*Work instruction:*
In the copy you make, keep each entry exactly as it is and leave out all images.

(Records from a data source)
────────────────────────────────────────
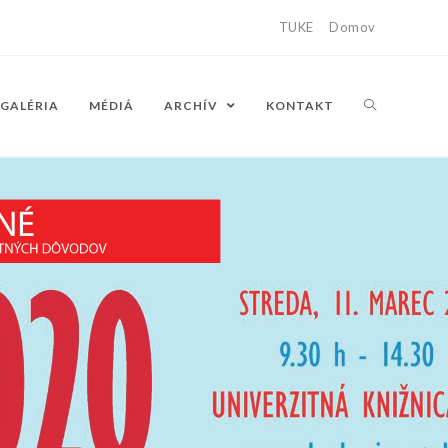
TUKE
Domov
GALÉRIA
MÉDIÁ
ARCHÍV
KONTAKT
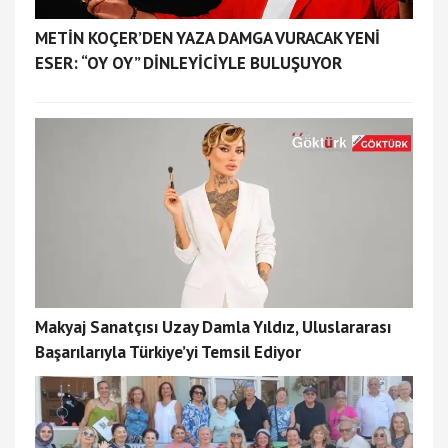
METİN KOÇER’DEN YAZA DAMGA VURACAK YENİ
ESER: “OY OY” DİNLEYİCİYLE BULUŞUYOR
Makyaj Sanatçısı Uzay Damla Yıldız, Uluslararası
Başarılarıyla Türkiye’yi Temsil Ediyor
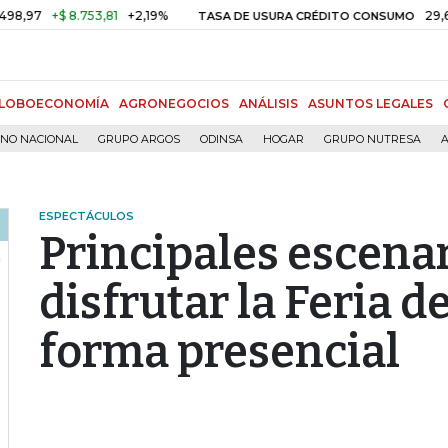
+$ 8.753,81
+2,19%
29,66%
+0,
TASA DE USURA CRÉDITO CONSUMO
LOBOECONOMÍA
AGRONEGOCIOS
ANÁLISIS
ASUNTOS LEGALES
RNO NACIONAL
GRUPO ARGOS
ODINSA
HOGAR
GRUPO NUTRESA
A
ESPECTÁCULOS
Principales escenar
disfrutar la Feria d
forma presencial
────────────────────────────────────────
*Written solution:*
TUKE
Domov
GALÉRIA
MÉDIÁ
ARCHÍV
KONTAKT
METİN KOÇER’DEN YAZA DAMGA VURACAK YENİ
ESER: “OY OY” DİNLEYİCİYLE BULUŞUYOR
Makyaj Sanatçısı Uzay Damla Yıldız, Uluslararası
Başarılarıyla Türkiye’yi Temsil Ediyor
+$ 8.753,81
+2,19%
29,66%
+0,
TASA DE USURA CRÉDITO CONSUMO
LOBOECONOMÍA
AGRONEGOCIOS
ANÁLISIS
ASUNTOS LEGALES
RNO NACIONAL
GRUPO ARGOS
ODINSA
HOGAR
GRUPO NUTRESA
A
ESPECTÁCULOS
Principales escenar
disfrutar la Feria d
forma presencial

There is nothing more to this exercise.